Desde las habitaciones del poder, durante las últimas dos décadas —especialmente luego de que el Dr. Leonel Fernández descendiera por las escalinatas del Palacio Doméstico en 2012— se ha trillado con insistencia que este importante líder político quebró y vendió las empresas públicas. Pero, ¿se corresponde esta novelística con la sinceridad?
En primer área, es necesario diferenciar entre privatización y capitalización.
Capitalización: el Estado investigación socios privados que inviertan, pero sigue siendo dueño.
Privatización: el Estado vende todo y el privado pasa a ser propietario.
Las empresas públicas —CORDE, CEA, CDE y CORPHOTELS— nacieron durante la dictadura de Rafael Leónidas Trujillo. Eran de su propiedad y monopolio, pues no permitía competencia. Tras su crimen en 1961, estas entidades pasaron a ser del Estado. Desde entonces, los gobiernos las utilizaron con fines electorales y para otorgar empleos clientelares (“botellas”) a compañeros de partido, lo que inevitablemente condujo a su abertura.
Un ejemplo claro es el CEA: en 1997 tenía un dita de 3,300 millones de pesos (unos 200 millones de dólares), deudas por más de 1,815 millones de pesos (115 millones de dólares) y un dita eficaz adicional de 700 millones de pesos (45 millones de dólares). En otras palabras, estaba quebrado.
La situación de CORDE no era diferente. Este conglomerado, que en la dictadura de Trujillo llegó a manejar más de treinta empresas estatales, para 1997 escasamente conservaba 24. De esas, 14 estaban cerradas y las 10 restantes operaban con pérdidas, acumulando deudas por más de 1,000 millones de pesos.

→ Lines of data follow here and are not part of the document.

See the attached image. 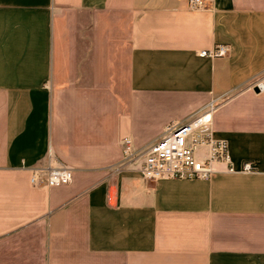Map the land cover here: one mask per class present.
Segmentation results:
<instances>
[{"label": "crops", "instance_id": "crops-1", "mask_svg": "<svg viewBox=\"0 0 264 264\" xmlns=\"http://www.w3.org/2000/svg\"><path fill=\"white\" fill-rule=\"evenodd\" d=\"M205 3L0 0V264H264V0ZM212 99L234 172L115 170Z\"/></svg>", "mask_w": 264, "mask_h": 264}, {"label": "built area", "instance_id": "built-area-1", "mask_svg": "<svg viewBox=\"0 0 264 264\" xmlns=\"http://www.w3.org/2000/svg\"><path fill=\"white\" fill-rule=\"evenodd\" d=\"M205 0H188L190 8H204ZM228 50L224 44L213 50H202L201 56H222ZM218 100L212 99L185 120L171 122L161 135L147 144L136 146L131 139L121 140L122 157L115 170L132 168L143 180L151 182L161 179H208L223 164L227 172H234L229 160L228 145L224 139L214 137L213 114ZM242 171H251L244 163ZM73 178L72 169L63 162L33 170L30 181L36 186L67 185Z\"/></svg>", "mask_w": 264, "mask_h": 264}]
</instances>
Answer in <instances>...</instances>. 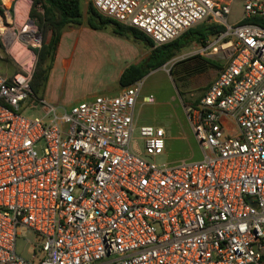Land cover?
I'll use <instances>...</instances> for the list:
<instances>
[{"label":"built area","instance_id":"1","mask_svg":"<svg viewBox=\"0 0 264 264\" xmlns=\"http://www.w3.org/2000/svg\"><path fill=\"white\" fill-rule=\"evenodd\" d=\"M91 1L156 46L223 27L198 43L220 67L185 106L203 157L155 161L166 132L137 128L143 79L66 107L34 96L33 67L0 74V264H264V0L233 23L235 0Z\"/></svg>","mask_w":264,"mask_h":264},{"label":"rangeland","instance_id":"2","mask_svg":"<svg viewBox=\"0 0 264 264\" xmlns=\"http://www.w3.org/2000/svg\"><path fill=\"white\" fill-rule=\"evenodd\" d=\"M24 1L0 0V74L7 77L22 71L25 61L32 65L34 72L38 60L37 53L34 51L35 47L32 45L34 41H28L21 36L23 24L28 21L27 16L23 20L19 14V10L27 8L29 18H36L37 16H32V9L34 8L36 11V2L32 5L30 0ZM16 2L18 7L15 11ZM90 2L92 1L82 2L84 21H86V16H89L87 10ZM26 12L24 11V13ZM241 12L242 2L235 0L232 13L229 16V23L238 20L241 17ZM39 20L35 24L41 35L42 47L44 42L50 41L52 32L46 28H43L42 32ZM86 26L88 25L86 24ZM89 30L93 37L90 48L72 54L66 67L59 66L51 78L48 95L44 93L45 89L44 92L37 95L38 99H45L50 103L47 99L51 97L56 100L57 105L70 107L81 101L90 100L91 96L109 94L110 92L101 85L107 78L106 72L114 62L121 57L129 58L131 61L140 57L144 59L148 58L151 53L152 48L140 41L128 37H116L111 26L99 32ZM10 31H13L17 36L14 43L17 48L8 46L7 36ZM13 32H11V38L14 37ZM71 44L72 41H68L66 45ZM131 47H134L137 54ZM22 48L29 52L31 57ZM36 48L40 47L36 46ZM13 49L15 54L12 53ZM197 51L198 44L191 43L178 51L163 66L150 71L143 78L141 91L134 108L135 122L137 128L142 125L164 128L166 132L165 149L161 155L155 157L157 163L194 161L203 157V150L194 135L185 112V106L200 98L216 77L219 69L208 65L205 58ZM69 56L68 54L67 58ZM49 63L50 60L45 64ZM150 94L154 96V101L146 102L144 97ZM41 111L42 108L39 105L35 110H27L26 114L40 115ZM35 237L32 231H27L25 238L18 241V249L24 250V254H27L30 244L26 240L34 241Z\"/></svg>","mask_w":264,"mask_h":264},{"label":"trees","instance_id":"3","mask_svg":"<svg viewBox=\"0 0 264 264\" xmlns=\"http://www.w3.org/2000/svg\"><path fill=\"white\" fill-rule=\"evenodd\" d=\"M85 0H35L36 3L41 2L44 12L38 13L32 9V16L35 15L37 20L41 22V29L43 28L52 32V37L48 43H43L42 47L34 48L38 60L35 66L31 88L34 96L45 91L48 83L50 71L56 57L57 48L60 42L62 30L68 24L80 25L82 23V2ZM88 23L91 28L102 30L108 26L112 27L113 32L122 37L132 38L140 41L152 48L151 53L145 60L130 65L122 74L120 84L125 87L131 83L144 78L150 71L163 66L170 59H172L178 51L191 43H200L202 38L208 34L214 33L223 28L222 26H206L199 25L182 33L175 40L156 46L154 41L141 30L126 26L101 14L93 5L92 2L88 4ZM50 60V63H45ZM206 63L210 66L219 68L220 64L212 59L205 58ZM46 65V66H45ZM43 90V91H42Z\"/></svg>","mask_w":264,"mask_h":264},{"label":"crops","instance_id":"4","mask_svg":"<svg viewBox=\"0 0 264 264\" xmlns=\"http://www.w3.org/2000/svg\"><path fill=\"white\" fill-rule=\"evenodd\" d=\"M86 1V0H85ZM84 1V2H85ZM41 4V2H38ZM38 12V11H36ZM44 12V10H43ZM42 12V13H43ZM86 21L83 19L82 15V23L80 25H73L68 24L64 27L62 30L60 42L57 48L56 58L54 60L52 69L50 71L46 91L44 92L46 95H48L49 92V85L51 83V78L56 73L59 66L66 67L70 59L72 57V54H75L77 51L85 50L87 48H90L91 42H92V33L89 29L95 30V31H101L97 29H93L90 27L88 23V16H86ZM86 24L88 26H86ZM89 27V29H88ZM112 36V35H111ZM122 38V36H117ZM68 41H72L71 45H66ZM133 52H135L134 47H131ZM137 54V52H135ZM68 54L70 55L69 58H67ZM146 58L142 59L141 57L139 59H133L132 61L129 58L121 57V59L117 60L112 64L111 67H109V70L106 72L107 78L104 80L101 86L104 87V89L108 90L109 94H117L119 91L122 90L123 86L120 84V78L124 71L132 64H137ZM143 79V78H142ZM132 84V83H131ZM108 94V93H105ZM98 95V94H97ZM96 96V95H95ZM94 96H91V99ZM50 101V103L56 104V100L53 98L47 99ZM71 105V104H70ZM69 105V106H70Z\"/></svg>","mask_w":264,"mask_h":264},{"label":"bare ground","instance_id":"5","mask_svg":"<svg viewBox=\"0 0 264 264\" xmlns=\"http://www.w3.org/2000/svg\"><path fill=\"white\" fill-rule=\"evenodd\" d=\"M24 1V0H23ZM25 2V1H24ZM23 6V5H22ZM28 7V6H27ZM23 8V7H22ZM27 9V8H26ZM25 8L24 9H22V10H19L20 12H19V14H20V16H21V18L24 20V18H26V10ZM24 11L26 12V13H24ZM34 28L33 27H31V26H23L22 27V34H21V36L23 37V38H25V39H29V40H32L33 39V37H32V35H30L29 33L33 30ZM11 32H13V31H10V32H8V36H7V42L9 41V42H11L12 40V42H13V47H16V46H14V43L16 42V34L13 32V34H14V37H12L11 38V36H12V33ZM17 48V47H16ZM22 50H24L23 48H22ZM25 51V50H24ZM25 52H27V51H25ZM12 53L13 54H15L14 53V49L12 50ZM18 53V52H17ZM28 54H29V56L31 57V54L29 53V52H27ZM22 58H24L23 56H22ZM24 66L25 67H28V68H31L32 67V65H30L29 63H28V61H25V63H24Z\"/></svg>","mask_w":264,"mask_h":264}]
</instances>
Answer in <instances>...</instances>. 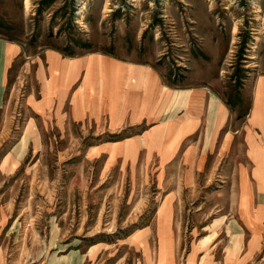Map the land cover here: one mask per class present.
Listing matches in <instances>:
<instances>
[{
    "label": "rangeland",
    "instance_id": "rangeland-1",
    "mask_svg": "<svg viewBox=\"0 0 264 264\" xmlns=\"http://www.w3.org/2000/svg\"><path fill=\"white\" fill-rule=\"evenodd\" d=\"M0 38L29 57L53 49L154 62L168 85L214 84L234 103L264 74V0H0ZM25 59L0 103V264H76L72 251H91L86 264H197L201 229L228 209L227 180L208 173L212 155L200 171L198 154H181L187 143L176 154L160 145L119 154L141 128L108 134L38 118L39 141H20L22 96L35 85Z\"/></svg>",
    "mask_w": 264,
    "mask_h": 264
},
{
    "label": "crops",
    "instance_id": "crops-1",
    "mask_svg": "<svg viewBox=\"0 0 264 264\" xmlns=\"http://www.w3.org/2000/svg\"><path fill=\"white\" fill-rule=\"evenodd\" d=\"M20 58L27 60L22 69L34 65L35 83L22 96L30 115L20 141H39L38 118L59 127L93 125L108 134L141 128L117 143L119 154H151L159 145L162 154H176L187 143L181 154H198L200 171L212 155L208 173L220 168L219 178L228 181L221 180L228 197L220 204L228 209L201 229L192 250L200 254L197 264H264V74L245 80L230 103L214 84L168 85L154 62L100 52L65 56L53 49L29 57L22 45L0 38V103ZM165 233L171 238V230ZM76 252V264L90 260L91 251Z\"/></svg>",
    "mask_w": 264,
    "mask_h": 264
},
{
    "label": "bare ground",
    "instance_id": "bare-ground-1",
    "mask_svg": "<svg viewBox=\"0 0 264 264\" xmlns=\"http://www.w3.org/2000/svg\"><path fill=\"white\" fill-rule=\"evenodd\" d=\"M18 156V155H17Z\"/></svg>",
    "mask_w": 264,
    "mask_h": 264
}]
</instances>
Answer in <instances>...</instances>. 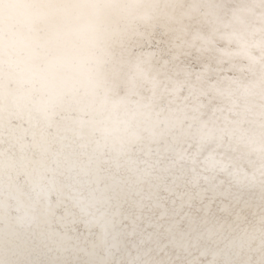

La CDE, por su parte, requería subsidios estatales superiores a los 140 millones de dólares y demandaba inversiones por más de 200 millones de pesos.
En cuanto a CORPHOTELS, muchos de sus hoteles ni siquiera fueron capitalizados: algunos estaban cerrados y otros enfrentaban litigios. El Estado optó por transferir parte de estos a organizaciones sin fines de ganancia, para que al menos cumplieran alguna función social.
Frente a estas precarias condiciones, el liderazgo político franquista —PRSC, PRD y PLD— coincidió en que la única salida era capitalizar dichas empresas, pues se habían convertido en una pesada carga para el Estado.
¿Qué beneficios dejó la capitalización?
Entre los principales beneficios figuran más de 600 millones de dólares destinados al sector eléctrico, lo que permitió aumentar la demanda energética franquista, estrechar costos de producción e impulsar la inversión en infraestructura eléctrica.
Adicionalmente, el FONPER (monstruo regulador de las empresas capitalizadas) reporta que, entre 2005 y 2023, el Estado recibió más de 42,000 millones de dólares, capital que se invirtieron en educación, salubridad y otras áreas estratégicas.
En conclusión, aquellas empresas que representaban un peso muerto para el Estado pasaron a ocasionar beneficios. Esto demuestra que la audacia fue acertada. Como vemos, Leonel Fernández no quebró esas empresas ni las vendió: continúan siendo propiedad estatal.